One reason for our difficulty with money management is that personal finance has become more complicated than it was a generation ago, according to Ian Fribbance of The Open University, an economist with an interest in financial education. "The last 20 or 30 years have been a period of liberalisation in financial services," he says. "There are more products, and people are expected to take more responsibility for pension provision and areas where the state has withdrawn from some of its functions."

According to the FSA survey, many people take financial risks without realising it, because they don't know how to buy the financial products that meet their needs. So being more financially educated should help us avoid spiralling debts or huge pensions shortfalls. Government is sufficiently convinced to have announced plans to give greater prominence to financial literacy in the revised National Curriculum due to come into effect in 2008.

Fribbance is the one of the architects of a new Open University course which aims to combine helping people to manage their money, with giving them a overview of the wider economy, and how they fit into it. So they can understand, for example, not just how interest rates go up and down, but why.

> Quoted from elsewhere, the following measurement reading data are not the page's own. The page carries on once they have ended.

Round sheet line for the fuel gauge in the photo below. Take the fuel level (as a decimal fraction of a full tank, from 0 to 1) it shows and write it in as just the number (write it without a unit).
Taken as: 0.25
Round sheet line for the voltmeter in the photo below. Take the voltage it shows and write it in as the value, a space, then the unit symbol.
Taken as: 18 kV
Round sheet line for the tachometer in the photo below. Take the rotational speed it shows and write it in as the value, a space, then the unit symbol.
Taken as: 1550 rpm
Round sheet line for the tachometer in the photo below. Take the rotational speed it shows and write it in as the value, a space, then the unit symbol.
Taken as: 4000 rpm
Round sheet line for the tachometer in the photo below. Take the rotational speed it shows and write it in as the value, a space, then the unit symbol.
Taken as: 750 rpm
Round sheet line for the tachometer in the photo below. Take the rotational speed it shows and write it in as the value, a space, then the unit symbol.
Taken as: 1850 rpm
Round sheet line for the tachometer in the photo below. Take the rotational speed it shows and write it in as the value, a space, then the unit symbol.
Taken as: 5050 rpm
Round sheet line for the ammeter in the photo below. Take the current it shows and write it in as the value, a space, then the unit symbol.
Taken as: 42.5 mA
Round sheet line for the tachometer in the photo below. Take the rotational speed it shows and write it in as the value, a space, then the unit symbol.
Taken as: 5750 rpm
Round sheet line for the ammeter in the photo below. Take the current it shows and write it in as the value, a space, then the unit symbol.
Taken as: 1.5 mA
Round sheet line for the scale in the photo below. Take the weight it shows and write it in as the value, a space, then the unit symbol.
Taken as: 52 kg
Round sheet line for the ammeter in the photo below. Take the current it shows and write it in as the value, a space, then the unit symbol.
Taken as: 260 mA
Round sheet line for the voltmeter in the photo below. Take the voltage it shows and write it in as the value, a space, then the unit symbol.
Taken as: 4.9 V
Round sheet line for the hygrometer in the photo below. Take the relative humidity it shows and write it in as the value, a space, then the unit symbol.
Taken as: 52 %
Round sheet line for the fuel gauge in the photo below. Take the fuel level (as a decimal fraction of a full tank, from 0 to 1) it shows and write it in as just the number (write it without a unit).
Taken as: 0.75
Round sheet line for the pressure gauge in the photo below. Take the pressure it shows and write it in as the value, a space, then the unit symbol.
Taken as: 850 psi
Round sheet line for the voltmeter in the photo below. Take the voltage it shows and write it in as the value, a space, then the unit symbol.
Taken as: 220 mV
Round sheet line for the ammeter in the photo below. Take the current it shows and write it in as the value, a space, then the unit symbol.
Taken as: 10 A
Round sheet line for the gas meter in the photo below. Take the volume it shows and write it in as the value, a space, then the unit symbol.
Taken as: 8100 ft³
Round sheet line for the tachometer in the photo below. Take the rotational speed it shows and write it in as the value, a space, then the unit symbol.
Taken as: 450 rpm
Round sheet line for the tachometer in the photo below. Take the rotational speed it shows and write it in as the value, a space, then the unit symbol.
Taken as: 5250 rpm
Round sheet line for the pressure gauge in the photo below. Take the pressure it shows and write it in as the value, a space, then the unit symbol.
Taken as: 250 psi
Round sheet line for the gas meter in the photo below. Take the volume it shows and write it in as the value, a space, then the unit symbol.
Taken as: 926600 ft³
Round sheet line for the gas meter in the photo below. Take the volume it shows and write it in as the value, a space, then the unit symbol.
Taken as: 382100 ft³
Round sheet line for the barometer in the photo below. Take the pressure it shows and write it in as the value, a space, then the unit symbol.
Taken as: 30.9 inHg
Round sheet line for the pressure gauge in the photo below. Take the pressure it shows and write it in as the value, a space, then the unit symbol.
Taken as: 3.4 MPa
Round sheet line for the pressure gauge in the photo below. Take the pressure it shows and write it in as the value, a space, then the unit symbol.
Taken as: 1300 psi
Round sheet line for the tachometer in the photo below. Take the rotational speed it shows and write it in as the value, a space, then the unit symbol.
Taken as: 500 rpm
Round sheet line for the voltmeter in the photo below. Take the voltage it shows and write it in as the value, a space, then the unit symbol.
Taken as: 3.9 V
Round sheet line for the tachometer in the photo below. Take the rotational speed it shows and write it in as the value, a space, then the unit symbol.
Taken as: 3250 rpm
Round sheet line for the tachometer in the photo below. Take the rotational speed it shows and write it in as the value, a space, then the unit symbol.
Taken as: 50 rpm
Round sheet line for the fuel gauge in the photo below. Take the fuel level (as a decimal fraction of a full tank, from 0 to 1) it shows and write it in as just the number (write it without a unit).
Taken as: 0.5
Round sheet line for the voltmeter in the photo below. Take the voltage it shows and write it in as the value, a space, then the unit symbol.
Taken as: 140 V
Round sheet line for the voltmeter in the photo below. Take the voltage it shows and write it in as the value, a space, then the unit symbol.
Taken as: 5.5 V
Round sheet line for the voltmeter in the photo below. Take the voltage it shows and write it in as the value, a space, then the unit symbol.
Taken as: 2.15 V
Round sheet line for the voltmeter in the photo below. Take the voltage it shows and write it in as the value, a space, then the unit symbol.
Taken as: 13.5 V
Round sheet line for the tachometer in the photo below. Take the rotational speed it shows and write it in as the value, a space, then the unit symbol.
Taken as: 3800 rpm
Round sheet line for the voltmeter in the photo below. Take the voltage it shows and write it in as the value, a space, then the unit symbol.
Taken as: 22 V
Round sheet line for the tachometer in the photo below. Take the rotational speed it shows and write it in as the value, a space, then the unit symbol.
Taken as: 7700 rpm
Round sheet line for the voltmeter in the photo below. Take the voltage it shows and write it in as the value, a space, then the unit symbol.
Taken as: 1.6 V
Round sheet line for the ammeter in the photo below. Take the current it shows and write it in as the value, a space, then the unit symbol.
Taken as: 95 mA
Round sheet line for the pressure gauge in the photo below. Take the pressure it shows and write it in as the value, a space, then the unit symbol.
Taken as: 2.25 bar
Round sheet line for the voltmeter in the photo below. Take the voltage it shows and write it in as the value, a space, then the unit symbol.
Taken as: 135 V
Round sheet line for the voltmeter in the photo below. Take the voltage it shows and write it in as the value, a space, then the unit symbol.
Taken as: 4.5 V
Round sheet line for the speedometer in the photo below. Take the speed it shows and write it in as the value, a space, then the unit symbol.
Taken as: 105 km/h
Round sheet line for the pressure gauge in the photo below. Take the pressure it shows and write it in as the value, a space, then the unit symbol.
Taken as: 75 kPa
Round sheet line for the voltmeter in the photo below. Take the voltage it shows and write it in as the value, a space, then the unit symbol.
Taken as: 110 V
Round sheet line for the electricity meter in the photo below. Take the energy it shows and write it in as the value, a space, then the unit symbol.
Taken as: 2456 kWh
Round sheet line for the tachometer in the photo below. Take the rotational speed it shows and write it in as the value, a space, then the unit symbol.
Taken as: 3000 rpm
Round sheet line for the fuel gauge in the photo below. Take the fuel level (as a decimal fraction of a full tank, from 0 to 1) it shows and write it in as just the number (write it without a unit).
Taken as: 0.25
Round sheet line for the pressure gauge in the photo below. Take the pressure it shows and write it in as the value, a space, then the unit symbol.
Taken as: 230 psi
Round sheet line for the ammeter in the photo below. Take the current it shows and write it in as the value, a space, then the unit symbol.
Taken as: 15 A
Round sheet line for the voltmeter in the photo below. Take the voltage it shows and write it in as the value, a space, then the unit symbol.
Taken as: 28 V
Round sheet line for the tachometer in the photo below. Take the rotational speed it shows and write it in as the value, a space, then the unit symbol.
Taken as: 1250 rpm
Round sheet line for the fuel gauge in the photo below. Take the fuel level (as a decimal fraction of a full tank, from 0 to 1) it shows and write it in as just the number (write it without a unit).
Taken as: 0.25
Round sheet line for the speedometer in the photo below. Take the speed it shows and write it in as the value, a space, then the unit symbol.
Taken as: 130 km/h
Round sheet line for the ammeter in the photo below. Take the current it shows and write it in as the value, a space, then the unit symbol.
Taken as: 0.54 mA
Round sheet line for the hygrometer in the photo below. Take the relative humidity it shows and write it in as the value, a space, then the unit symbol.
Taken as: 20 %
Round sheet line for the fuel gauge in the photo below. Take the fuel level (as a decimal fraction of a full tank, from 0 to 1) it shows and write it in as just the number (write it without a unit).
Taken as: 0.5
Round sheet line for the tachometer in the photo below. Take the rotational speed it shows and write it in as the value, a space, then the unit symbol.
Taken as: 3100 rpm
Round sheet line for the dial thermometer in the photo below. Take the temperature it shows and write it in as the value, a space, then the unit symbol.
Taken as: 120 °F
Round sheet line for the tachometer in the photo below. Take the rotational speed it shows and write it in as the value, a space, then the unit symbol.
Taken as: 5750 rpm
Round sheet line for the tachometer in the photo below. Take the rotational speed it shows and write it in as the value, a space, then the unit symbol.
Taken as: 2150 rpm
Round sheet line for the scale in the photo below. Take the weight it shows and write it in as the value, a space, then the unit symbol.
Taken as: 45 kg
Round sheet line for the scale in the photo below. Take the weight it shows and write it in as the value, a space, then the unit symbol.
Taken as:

Fribbance hopes to convince those of us who are turned off by the thought of cash flows and balance sheets, that learning about finance is interesting as well as good for our bank balances. His research interest is in applying economics to public policy, and this is reflected in the course, which is classified by the OU under both Business and Social Sciences. "Those who study the course will see how they link into the wider social and economic picture," says Fribbance.

"They will see how they are part of a pattern of change. For example, the traditional family unit of 40 or 50 years ago has transformed into a diversity of household types. We now have many more people living alone, and we have civil partnerships, that would've been unthinkable not so long ago. These changes have enormous financial implications for those involved."

The course is both academic and practical and covers changes over time (such as how your income and spending may vary in different stages of life); the interrelationship between households and individuals (for example, the financial implications of having children); and the impact of wider society and the economy on personal finance. It also focuses on personal financial planning, and includes an interactive DVD and financial planning tools to help with personal budgeting and financial planning during and after the course.